On Tuesday, March 30th, Professor Ulrich Lichtenthaler will hold a lecture on how interorganizational alliances can help companies to meet these challenges and succeed through new structural and organizational forms of generating innovations.
When? Tuesday, March 30th 2010 at 5:30 – 7 p.m.
Where? Lecture Hall
GISMA Rotunde
Feodor-Lynen-Straße 27
30625 Hannover
On Thursday, April 1st, Professor van Knippenberg will hold a lecture on the pros and cons of team diversity and on what organizations can do to turn heterogeneity into an asset that affords sustainable competitive advantages.
When? Thursday, April 1st 2010 at 9 – 10:30 a.m.
Where? Lecture Hall
GISMA Rotunde
Feodor-Lynen-Straße 27
30625 Hannover
Prof. Ulrich Lichtenthaler:
Ulrich Lichtenthaler is Professor of Innovation and Organization at WHU - Otto Beisheim School of Management. Despite his young age, with respect to research output he is already one of the most accomplished management professors in Germany. For example, Professor Lichtenthaler has conducted influential studies on how organizations can master the challenge of ambidexterity. In other words, he examines how companies can simultaneously excel in exploitation - that is, making optimal use of the core competencies they already possess - and exploration - that is, experimenting with new ideas and solutions. While exploitation is key to being competitive in the present, exploration ensures that an organization will be able to retain or bolster its competitive position in the future. Ambidexterity is challenging because there are typically trade-offs between exploitation and exploration - and between a short-term and a longterm perspective to business.

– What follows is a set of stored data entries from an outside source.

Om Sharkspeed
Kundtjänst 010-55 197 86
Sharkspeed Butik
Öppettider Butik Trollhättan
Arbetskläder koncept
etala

Prof. Daan van Knippenberg:
Daan van Knippenberg is Professor of Organizational Behavior at the Erasmus University's Rotterdam School of Management. His research on teamwork and leadership has been highly influential among researchers and practitioners. He has shaped our understanding of how teams should be composed and what team leaders must do to enable positive synergies through teamwork. Particularly, Professor van Knippenberg has shown when and how teams might benefit from demographic diversity, cross-functionality and interdisciplinarity and why the broader range of skills and perspective that such diversity entails often does not engender the benefits one might expect. Moreover, he has conducted breakthrough research on what types of individuals are likely to emerge as leaders in groups and what accounts for leaders being perceived as effective. The findings of his research are invaluable for organizational and team leaders.